What is being asked - Give the data below again exactly, and drop each picture from it.

Records for the exercise -

____________________

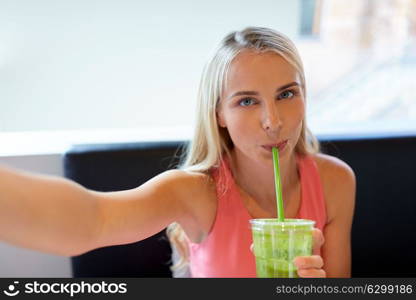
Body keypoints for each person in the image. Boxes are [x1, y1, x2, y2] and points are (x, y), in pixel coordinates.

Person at [0, 27, 355, 278]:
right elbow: (92, 220)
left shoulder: (335, 181)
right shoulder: (195, 192)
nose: (272, 121)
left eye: (287, 94)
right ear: (219, 114)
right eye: (247, 101)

____________________

Solution -
Body keypoints for each person in the image. Boxes are [x1, y1, x2, y2] and points are (x, y), in pixel coordinates.

Person at [0, 27, 355, 278]:
right elbow: (92, 220)
left shoulder: (335, 181)
right shoulder: (195, 192)
nose: (272, 121)
left eye: (287, 94)
right ear: (219, 114)
right eye: (247, 101)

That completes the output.